Bearing in mind that was its real, albeit unstated, purpose all along, insiders say the trust will now be ‘quietly dumped.’ Meanwhile, Downing Street now says the refurbishment costs ‘have been met by the Prime Minister personally’, but has not explained how Mr Johnson paid the £58,000.
It is not clear where he got the money from – nor who he has paid it to.
Miss Lytle? The Cabinet Office? Tory HQ? Lord Brownlow? The money trail is not just murky, it is dizzying. Opposition by Mr Johnson’s former chief of staff Dominic Cummings to using donors to pay for the flat was one of the reasons for his acrimonious exit from Downing Street in December.
But this newspaper has been told that when his successor, ex-banker Dan Rosenfield joined No10 in January, he was similarly shocked.
‘He couldn’t believe anyone had allowed such a crazy arrangement to go ahead in the first place – or that so much time had been spent on trying and failing to sort out the mess,’ said a source.
Former Cabinet Secretary Lord O’Donnell said yesterday: ‘Prime ministers have to set an example and should abide by the rules which are there for a good reason.

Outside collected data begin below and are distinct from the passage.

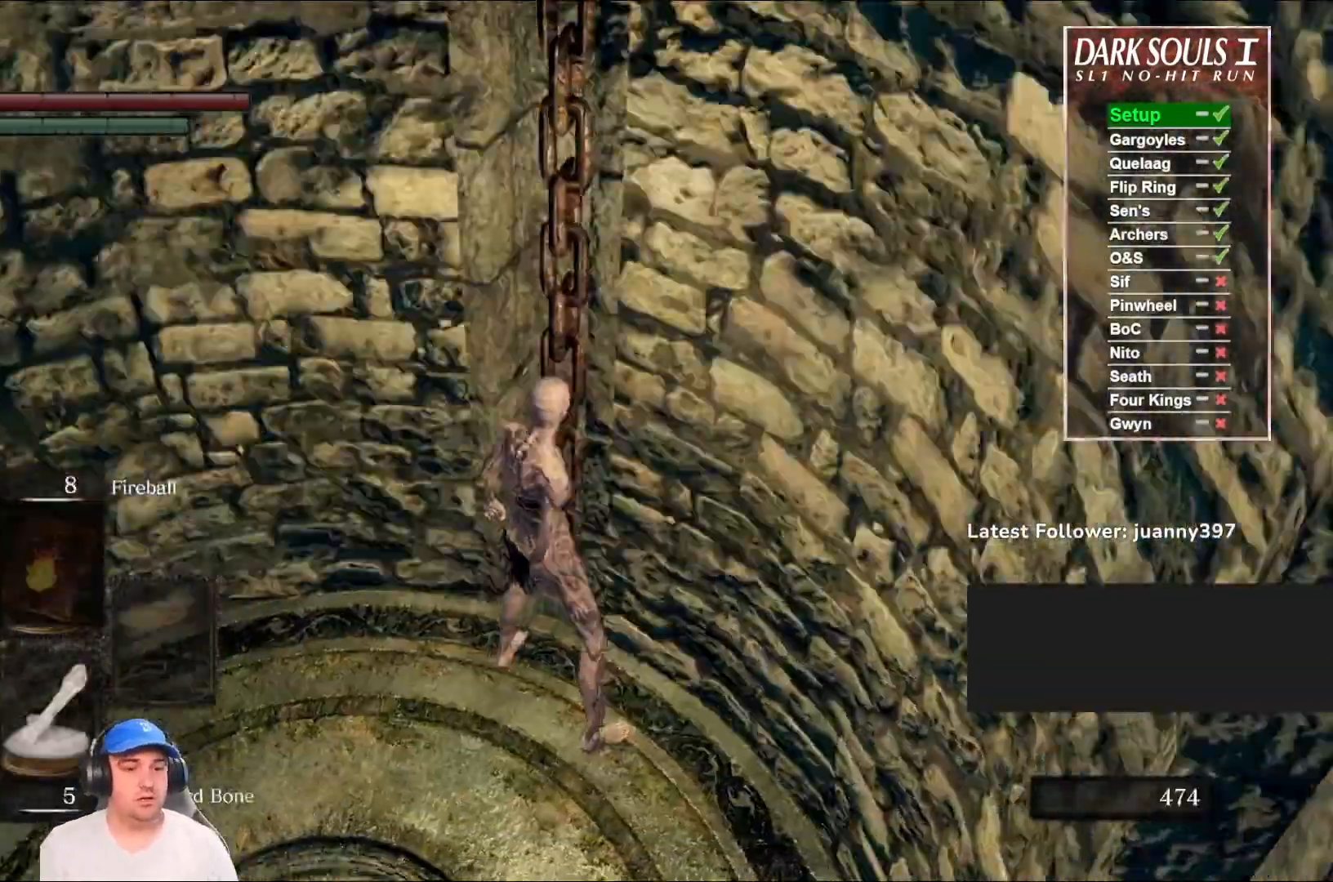
{"buttons": [], "left_stick": "center", "right_stick": "down-left", "events": [[267, "L2", "down"], [300, "L2", "up"]]}
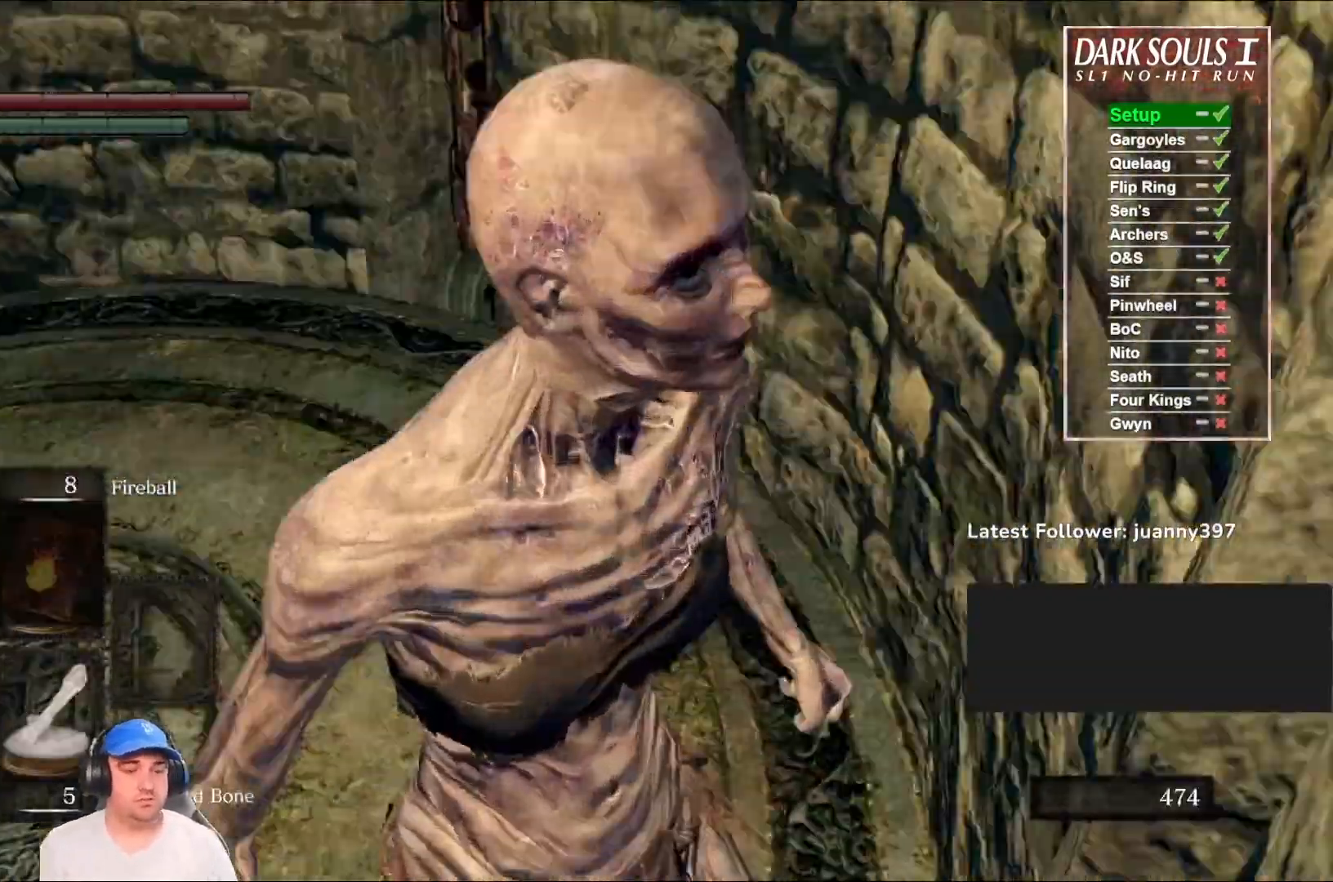
{"buttons": [], "left_stick": "center", "right_stick": "left", "events": [[200, "right_stick", "center"], [400, "right_stick", "left"]]}
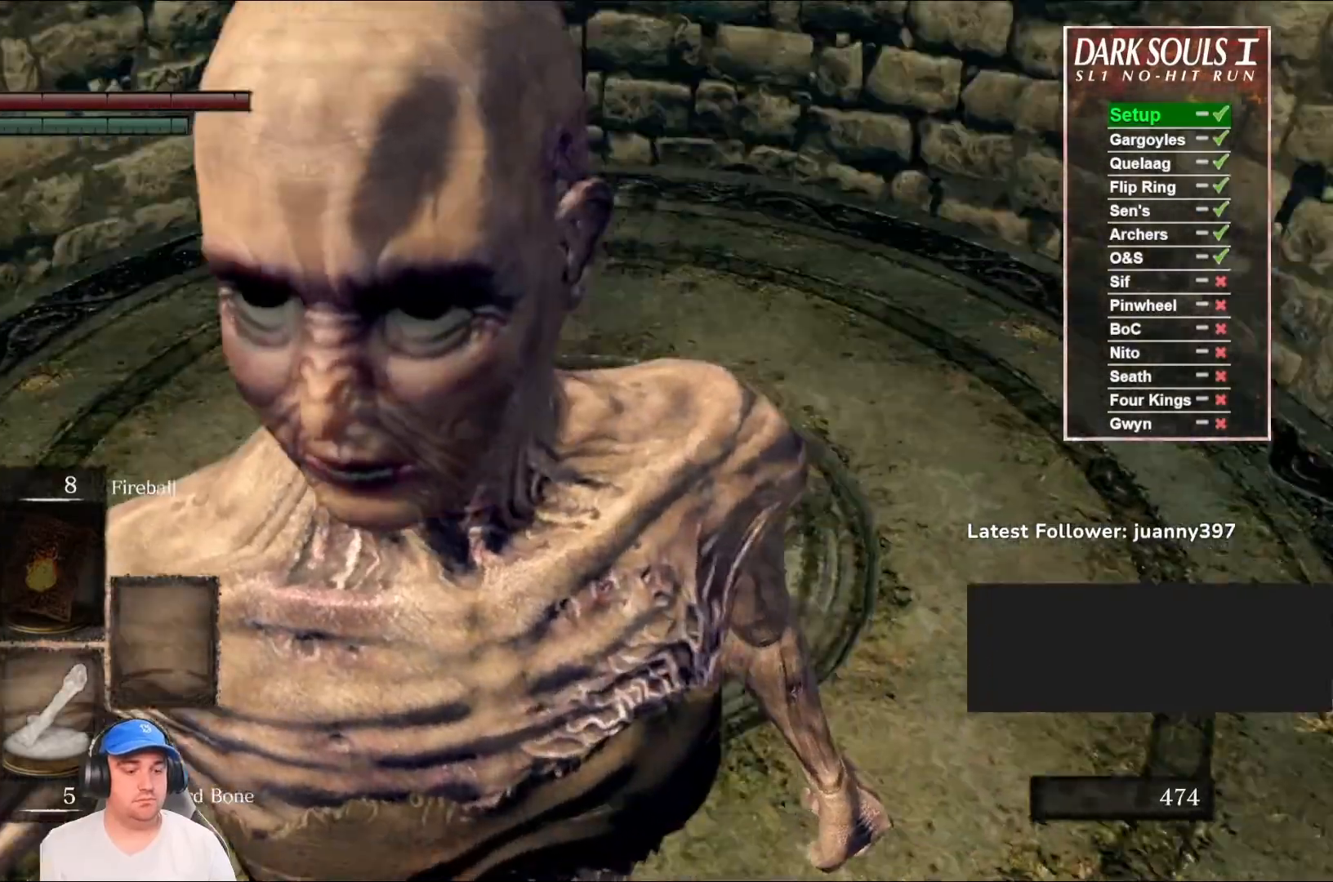
{"buttons": [], "left_stick": "center", "right_stick": "center", "events": [[100, "right_stick", "center"]]}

He needs to concentrate on issues like Covid and the way to do that is to abide by the rules.’
In his blistering attack last week Mr Cummings said he told Mr Johnson early last year that the funding of flat makeover was ‘unethical, foolish and possibly illegal.’
Whether you think Cummings is a genius or the devil incarnate, it is hard to disagree that Mr Johnson is guilty on at least one of the three counts.